Abstract:
The supersonic combustion ramjet (Scramjet) engine is an engineering marvel for next-generation hypersonic flights. It typically operates at speeds greater than Mach 5 and utilizes the forward momentum of the flight to compress the incoming air. Even after compression, the air stream remains supersonic, and fuel-air mixing and combustion occur at the supersonic speed. Due to high streamwise momentum and short residence time, efficient mixing of fuel jets with incoming air has been a long concern for the development of scramjet-powered vehicles.

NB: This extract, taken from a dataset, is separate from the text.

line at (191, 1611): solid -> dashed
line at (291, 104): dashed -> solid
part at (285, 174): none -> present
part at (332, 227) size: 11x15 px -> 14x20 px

In this thesis, the mixing of steady and partially modulated pulsating fuel jets in supersonic airflow is numerically investigated under different jet oscillating conditions. Gaseous hydrogen is injected as fuel and the pulsation is achieved by sinusoidally perturbing the injection pressure profile. The frequency and amplitude of pressure perturbation are varied in such a way that the jets are never off and hence can be categorized as partially modulated jets. The base pressure of oscillation is set as that of the equivalent steady jet to produce the same cycle-averaged mass flow rate of fuel for the direct comparison of two injection schemes. Injection frequencies of 4, 8, 16, 32, and 64 kHz are studied with amplitudes of 0.25, 0.50, and 0.75 times the base pressure. The flow fields are mathematically modeled using the Reynolds-Averaged Navier-Stokes (RANS) equations with additional equations for species conservation. Turbulence closure is obtained by applying the SST k − ω model. The results show complicated shock structures inside the combustor due to the fuel injection in supersonic airflow. Vorticity is produced at the jet shear layer and at the interface where the shock wave impinges the mixing plume. The shock waves become unsteady in response to the pulsation in fuel injection pressure. The concentration of fuel increases during the increasing phases of the pulse and quickly decays due to the back-and-forth oscillation of the bow shock, indicating unsteady shock-induced mixing inside the combustor. Both the penetration and mixing for the pulsed jets are higher than the equivalent steady jet irrespective of the injection frequency and amplitude. For the fuel injection frequency of 32 kHz with an amplitude of 0.75 times the base pressure, about 39% fuel-air mixing is obtained at the combustor exit which is 5% higher than the equivalent steady jet. The time-averaged results also reveal that the pulsed jets introduce no additional penalty in total pressure and thus unveil a minimally intrusive fuel delivery technique in supersonic airflow.